Members of Congress take it for granted that they can do their states and districts a lot of good by ascending to the chairs of powerful committees. Indeed, a new study from the Harvard Business School finds that states receive 40 to 50 percent earmark spending when a senator from that state becomes chair of a major committee, while the increase for house chairs is about 20 percent.
At the same time, the researchers were surprised to find that a shift in chairs led to a significant decrease in corporate spending within a state. Companies reduced capital investments by 15 percent and also reduced research and development programs. These reductions continue so long as the senator or representative remains chair, and are only partially reversed when the senator or representative resigns. Both large and small firms reduce their spending, though the largest reductions were found in firms that are geographically concentrated (i.e., had a large share of their operations in a single state or district).

Chart images as rendered:
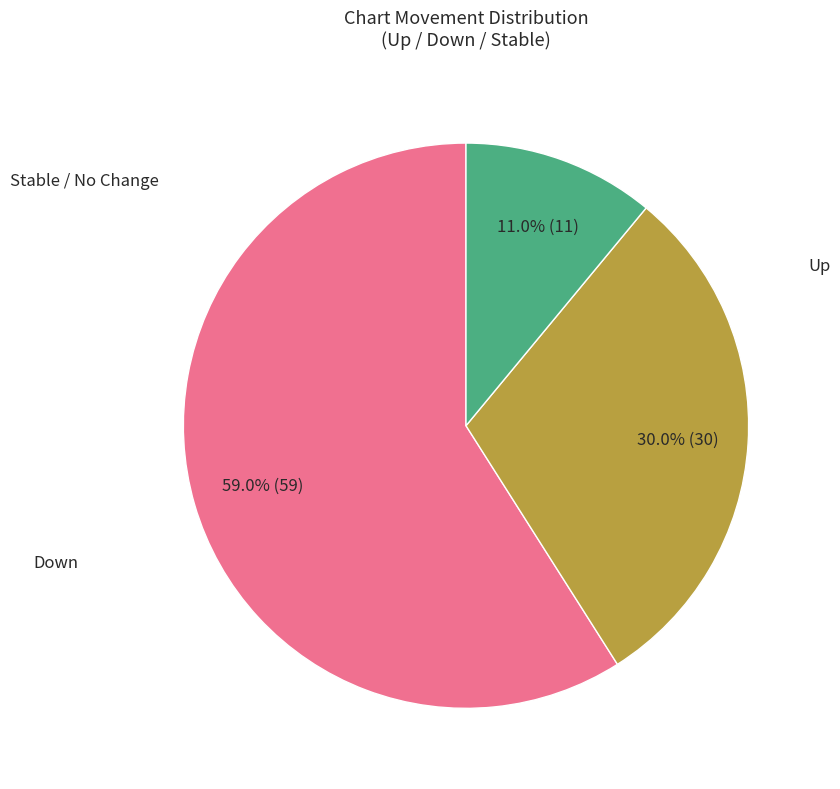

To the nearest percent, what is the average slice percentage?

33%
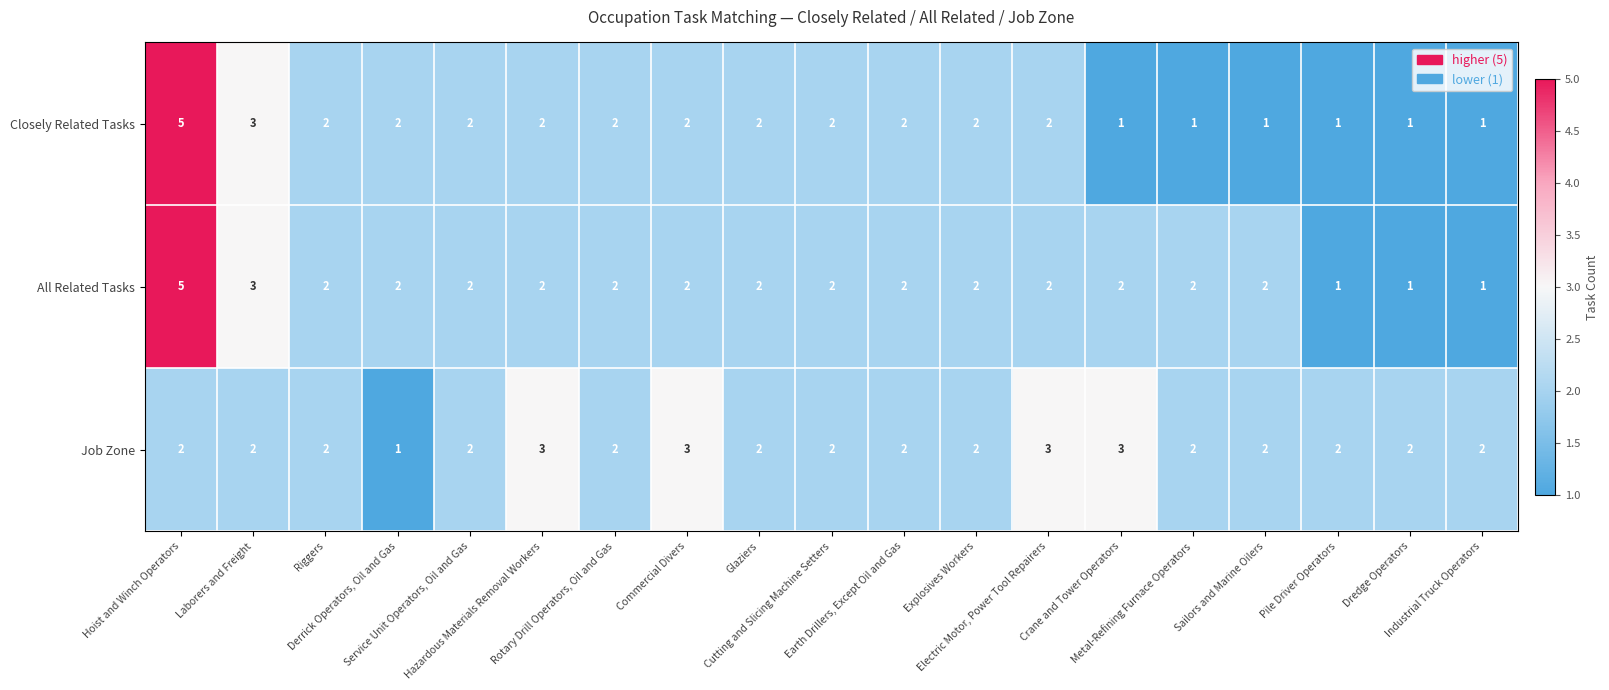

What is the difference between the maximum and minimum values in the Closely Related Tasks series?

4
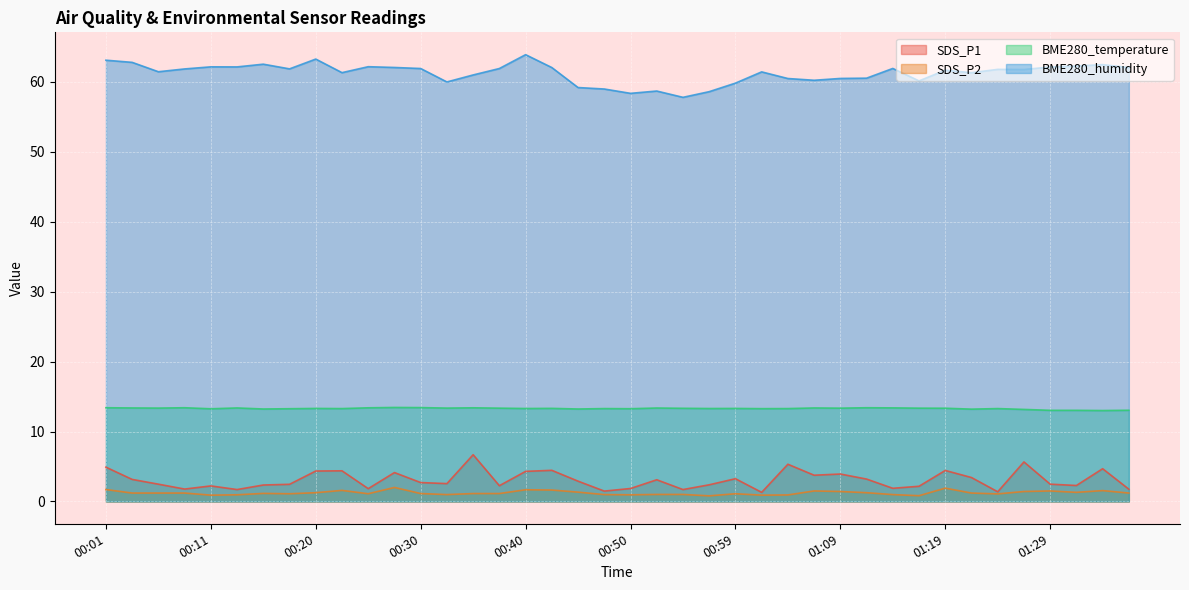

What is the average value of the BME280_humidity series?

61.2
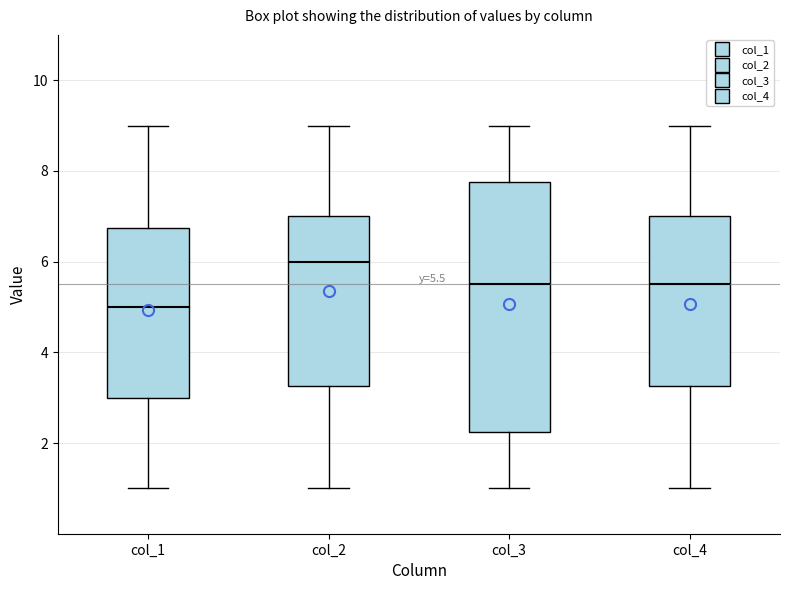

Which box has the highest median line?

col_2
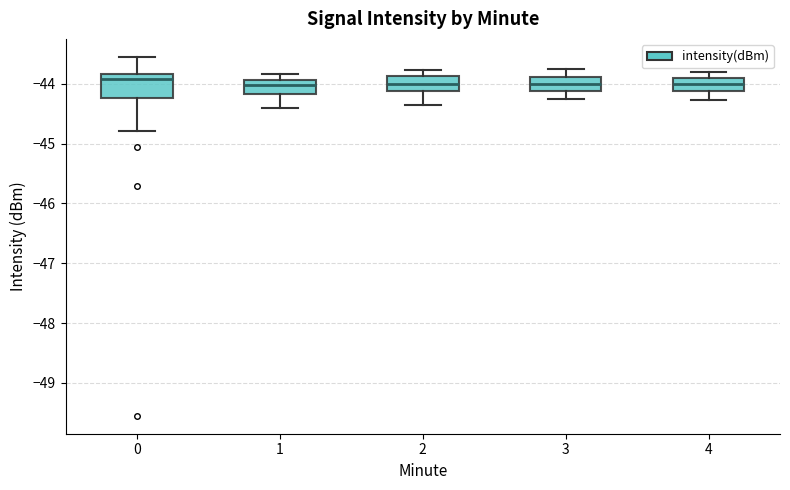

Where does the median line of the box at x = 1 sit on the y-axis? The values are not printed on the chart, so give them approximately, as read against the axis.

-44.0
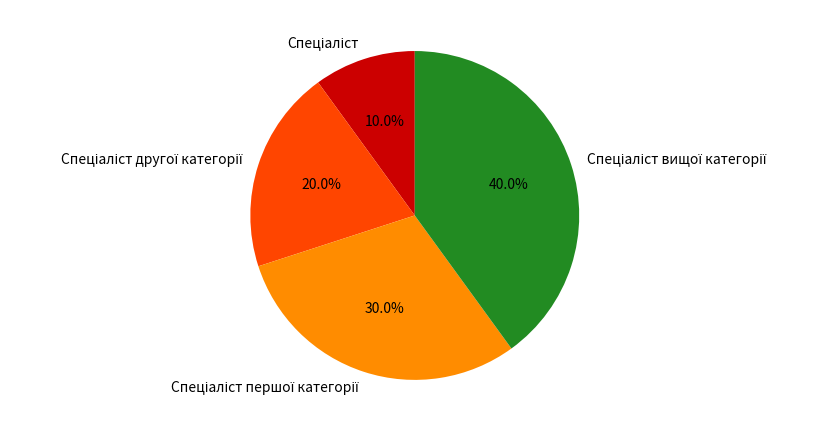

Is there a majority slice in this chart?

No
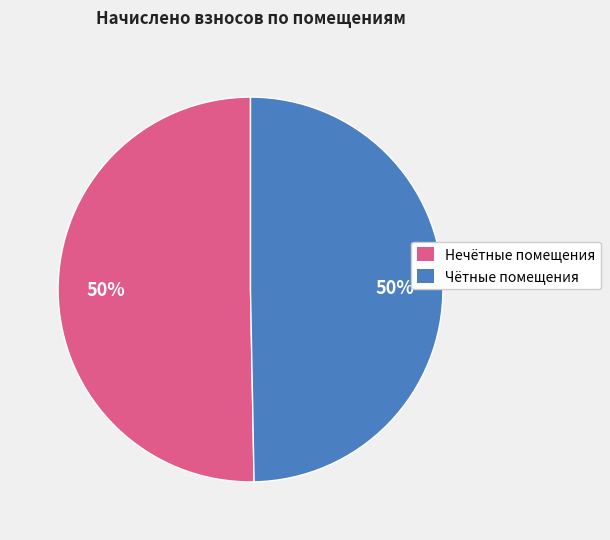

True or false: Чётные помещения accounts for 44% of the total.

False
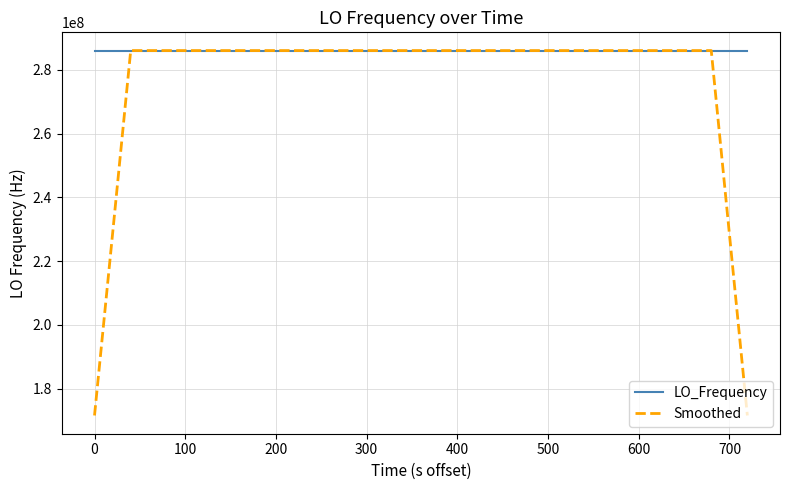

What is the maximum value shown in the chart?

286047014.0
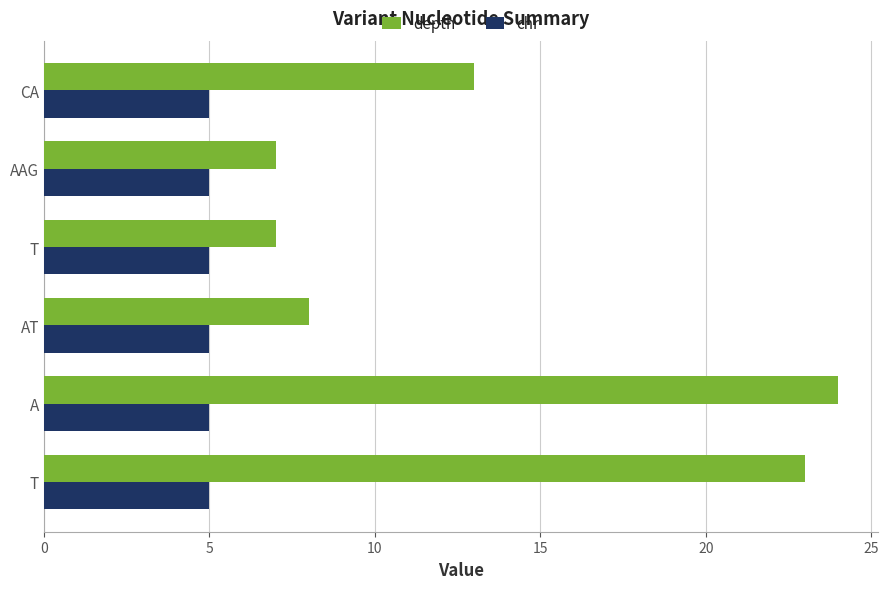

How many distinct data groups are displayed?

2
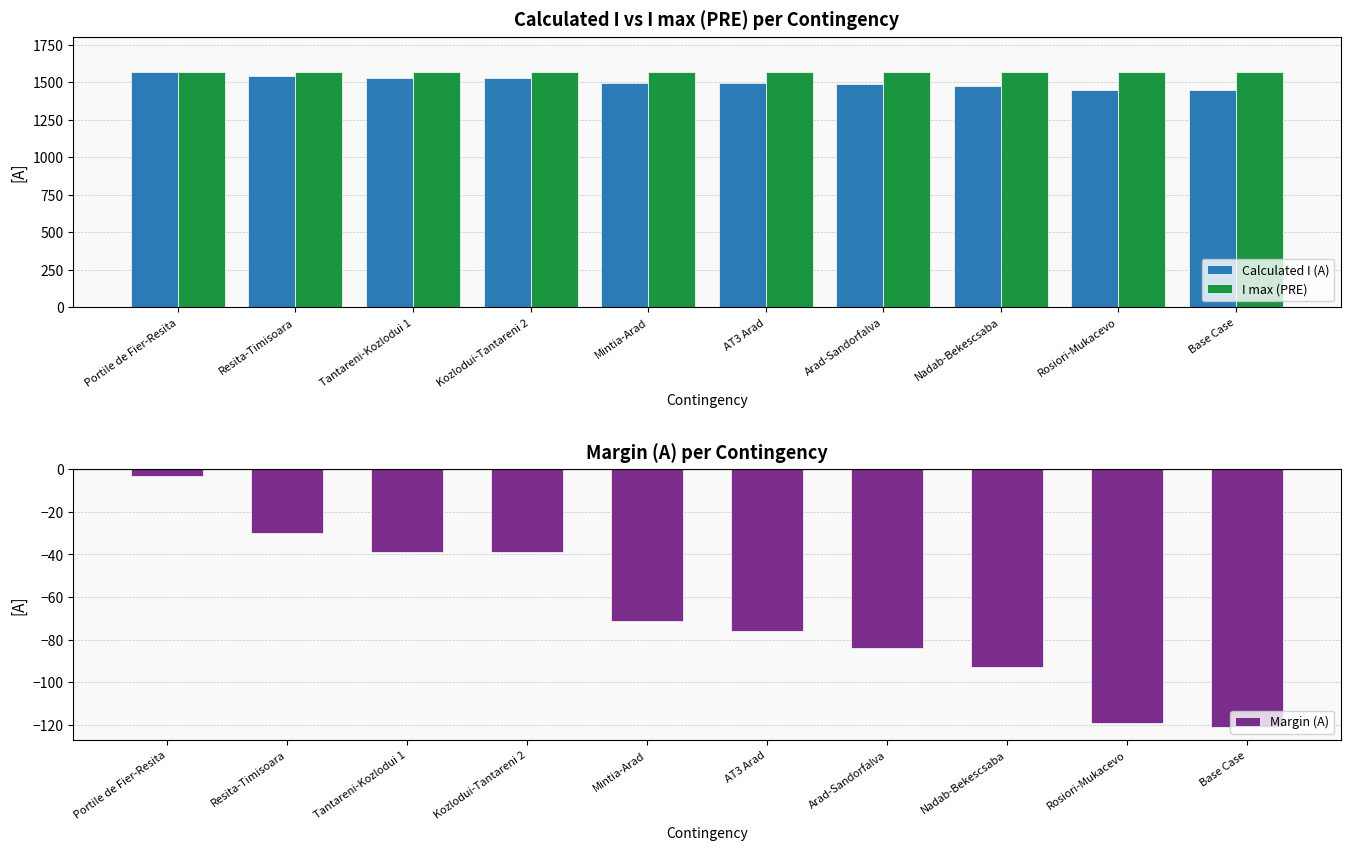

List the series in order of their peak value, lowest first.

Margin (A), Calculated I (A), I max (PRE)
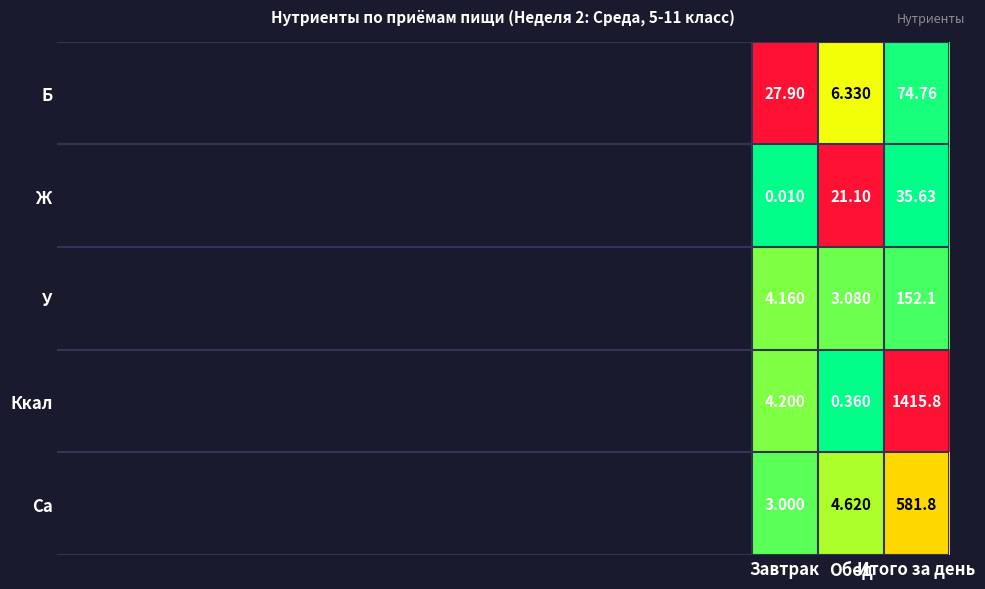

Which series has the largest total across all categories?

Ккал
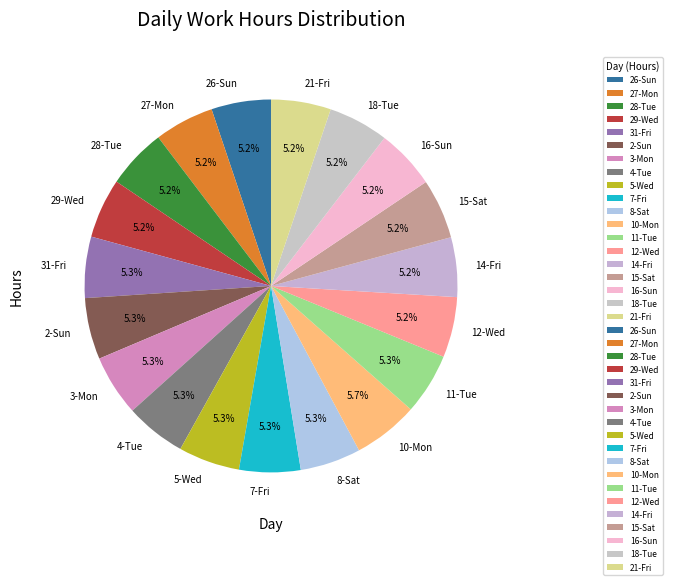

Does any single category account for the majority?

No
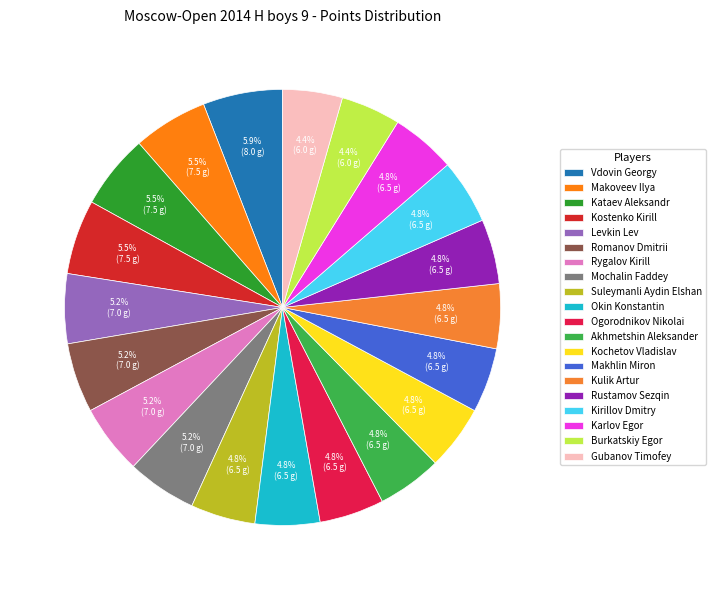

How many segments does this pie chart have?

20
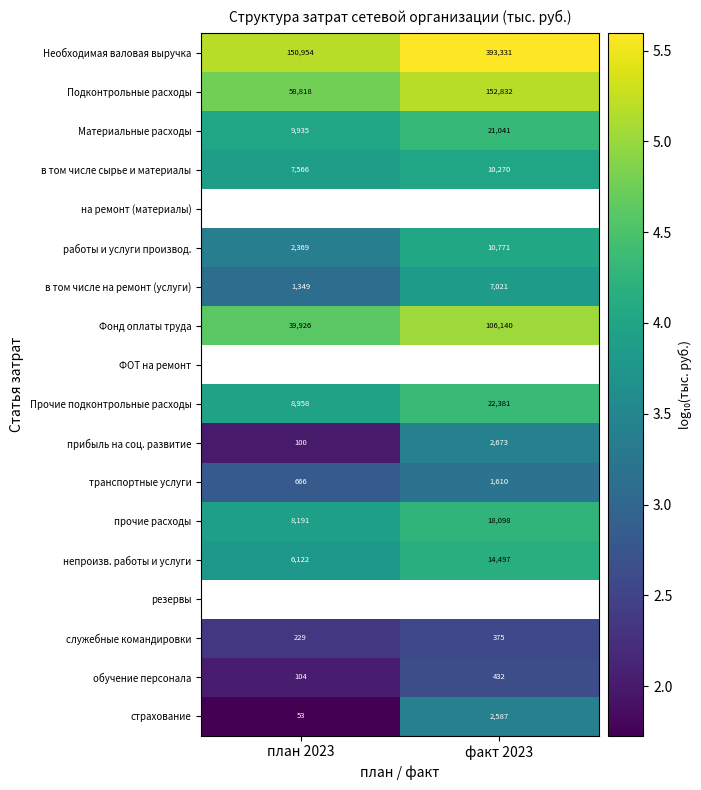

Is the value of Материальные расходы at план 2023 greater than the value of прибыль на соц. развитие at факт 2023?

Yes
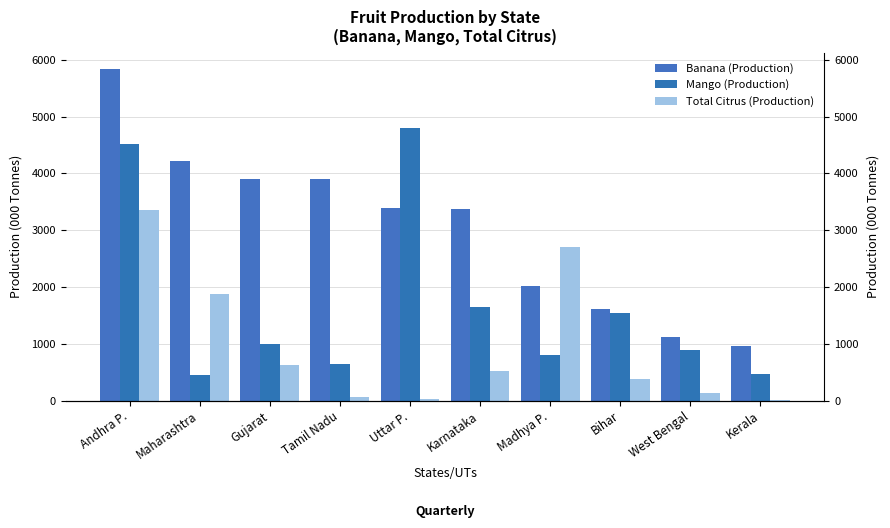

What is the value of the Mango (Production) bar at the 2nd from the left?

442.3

> [Set of tasks]
1. Output the records verbatim, starting at the line that contains "What is the maximum value shown in the chart?" and ending at the last line of the records, with both ends included. Leave the pictures out of your answer.
2. Write the next part of the passage about congressional committee chairs and state spending, picking up after its final sentence.
The passage on committee chairs and the chart records are two unrelated pieces of material.

> [Task answers]
1.
What is the maximum value shown in the chart?

286047014.0

How many distinct data groups are displayed?

2

List the series in order of their peak value, lowest first.

Margin (A), Calculated I (A), I max (PRE)

Which series has the largest total across all categories?

Ккал

Does any single category account for the majority?

No

How many segments does this pie chart have?

20

Is the value of Материальные расходы at план 2023 greater than the value of прибыль на соц. развитие at факт 2023?

Yes

What is the value of the Mango (Production) bar at the 2nd from the left?

442.3

2.
In an interview, one of the professors who wrote the paper suggests several possible reasons why companies reduce their spending when the federal government starts raining money on their home states. One is that the government is doing things that the private companies would have done for themselves, but no longer need to do. Another is that the government spending crowds out private spending by hiring away employees and other resources. “But we suspect that a third and potentially quite strong effect is the uncertainty that is created by government involvement.”
This uncertainty is rarely accounted for by advocates of big government. Amity Shlaes argues that the New Deal prolonged the Great Depression because FDR changed policies so often that companies did not dare make new investments because they didn’t know what the government was going to do from day to day. After all, if you were head of a major energy company, would you invest in an alternative fuel today if you suspected that the federal government was going to throw a few billion dollars at that alternative fuel tomorrow?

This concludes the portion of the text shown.